The meat of this species is often sold fresh for human consumption at local markets. Fins are not considered valuable due to their small size but are still traded internationally.

Threats

This species is subject to high fishing pressure across the entirety of its range with no refuge at depth. It is regularly taken in industrial and artisanal fisheries with multiple fishing gears including by demersal inshore trawl, gillnet, and handlines, and is retained for its fins and meat for human consumption. Fisheries in the region have experienced increased demand for sharks since the 1970s due to the shark fin trade and as a result, effort is increasing in traditional shark fisheries in many areas. Simultaneously, fishing effort and power has been increasing in the Asian region and is generally unregulated and unmanaged. This has led to a reduction in the number of shark catches in the Arabian Seas region. In Iran, there is increasing fishing effort with the number of fishermen going from 70,729 in 1993 to 109,601 in 2002.

References

Anticamara, J.A., Watson, R., Gelchu, A. and Pauly, D. (2011) 
Global fishing effort (1950–2010): Trends, gaps, and implications. Fisheries Research 107(2011): 131-136.

CMFRI (2010) 
Marine Fisheries Census (2010), Part 1. India, Govt. of India, Ministry of Agriculture, Dept. of Animal Husbandry, Dairying & Fisheries and Central Marine Fisheries Research Institute, Indian Council of Agricultural Research. New Dehli.

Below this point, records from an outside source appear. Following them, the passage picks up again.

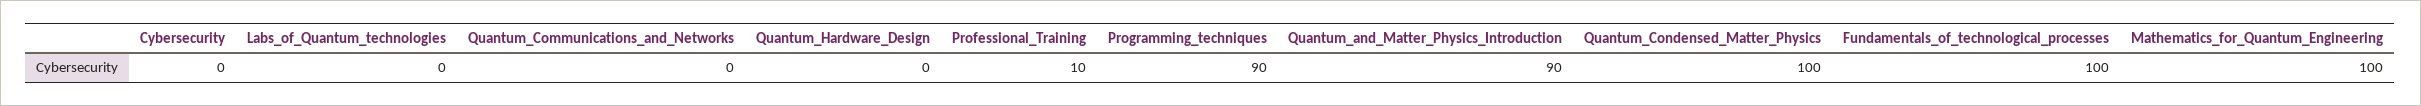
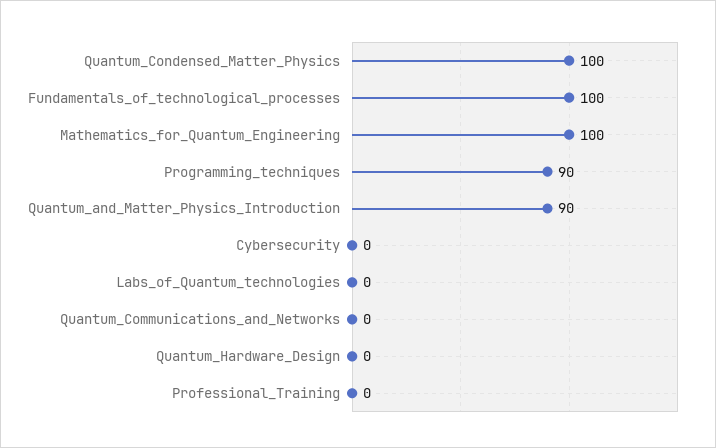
  {
    "Cybersecurity": 0,
    "Labs_of_Quantum_technologies": 0,
    "Quantum_Communications_and_Networks": 0,
    "Quantum_Hardware_Design": 0,
-   "Professional_Training": 10,
+   "Professional_Training": 0,
    "Programming_techniques": 90,
    "Quantum_and_Matter_Physics_Introduction": 90,
    "Quantum_Condensed_Matter_Physics": 100,
    "Fundamentals_of_technological_processes": 100,
    "Mathematics_for_Quantum_Engineering": 100
  }

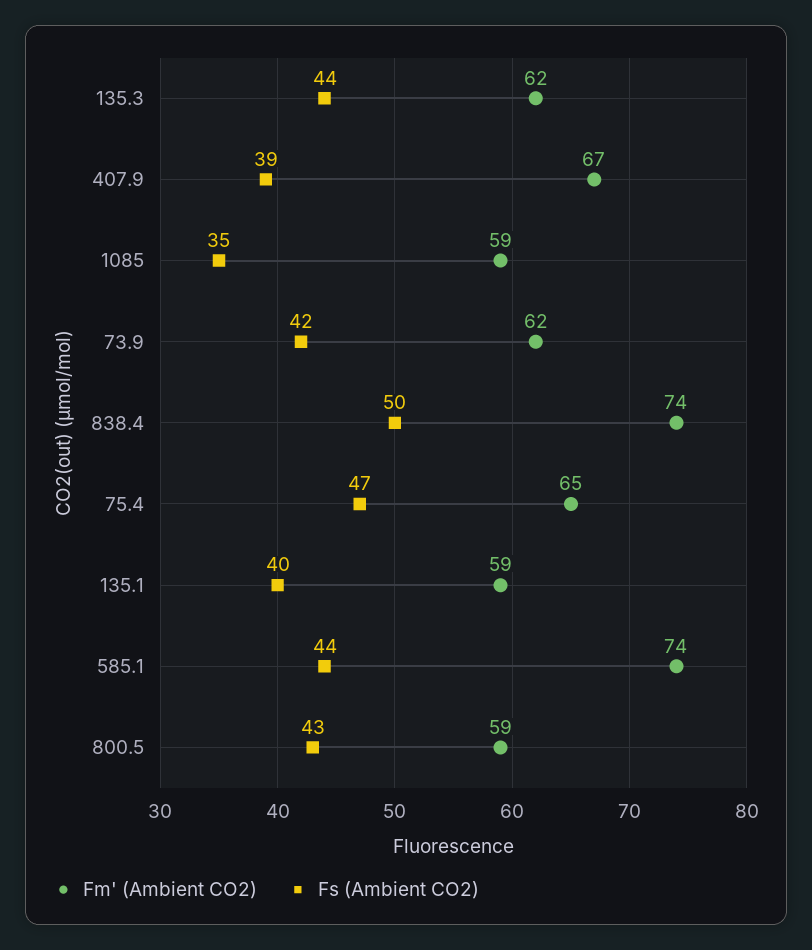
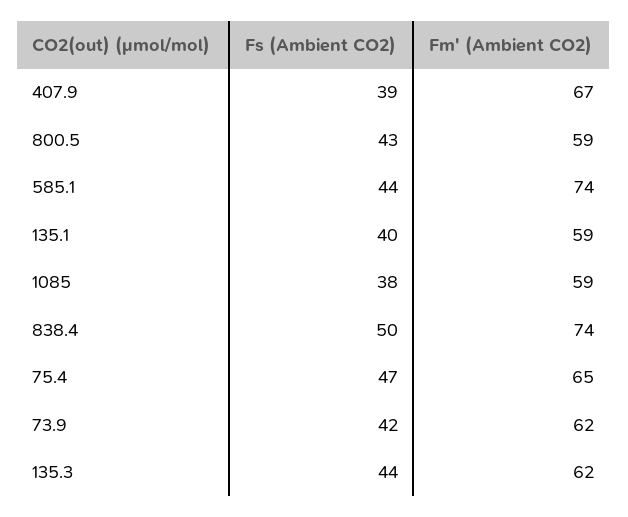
  {
    "Fm' (Ambient CO2)": {
      "135.3": 62,
      "407.9": 67,
      "1085": 59,
      "73.9": 62,
      "838.4": 74,
      "75.4": 65,
      "135.1": 59,
      "585.1": 74,
      "800.5": 59
    },
    "Fs (Ambient CO2)": {
      "135.3": 44,
      "407.9": 39,
-     "1085": 35,
+     "1085": 38,
      "73.9": 42,
      "838.4": 50,
      "75.4": 47,
      "135.1": 40,
      "585.1": 44,
      "800.5": 43
    }
  }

Ebert, D.A., Fowler, S. and Compagno, L. (2013) 
Sharks of the World. Wild Nature Press, Plymouth

Compagno, L.J.V. (1999) 
Checklist of living elasmobranchs. p. 471-498. In W.C. Hamlett (ed.) Sharks, skates, and rays: the biology of elasmobranch fishes. Johns Hopkins University Press, Maryland. 

Mohamed, K.S. and Veena, S. (2016) 
How long does it take for tropical marine fish stocks to recover after declines? Case studies from the Southwest coast of India. Current Science 110: 584–594.

Moore, A.B.M. and Peirce, R. (2013) 
Composition of elasmobranch landings in Bahrain. African Journal of Marine Science 35: 593-596.

Tyabji, Z., Wagh, T., Patankar, V., Jabado, R.W. and Sutaria, D. (2020) Catch composition and life history characteristics of sharks and rays (Elasmobranchii) landed in the Andaman and Nicobar Islands, India. PLOS ONE 15(10): e0231069.

Watson, R.A., Cheung, W.W.L., Anticamara, J.A., Sumaila, R.U., Zeller, D. and Pauly, D. (2013) 
Global marine yield halved as fishing intensity redoubles. Fish and Fisheries 14(4): 493–503.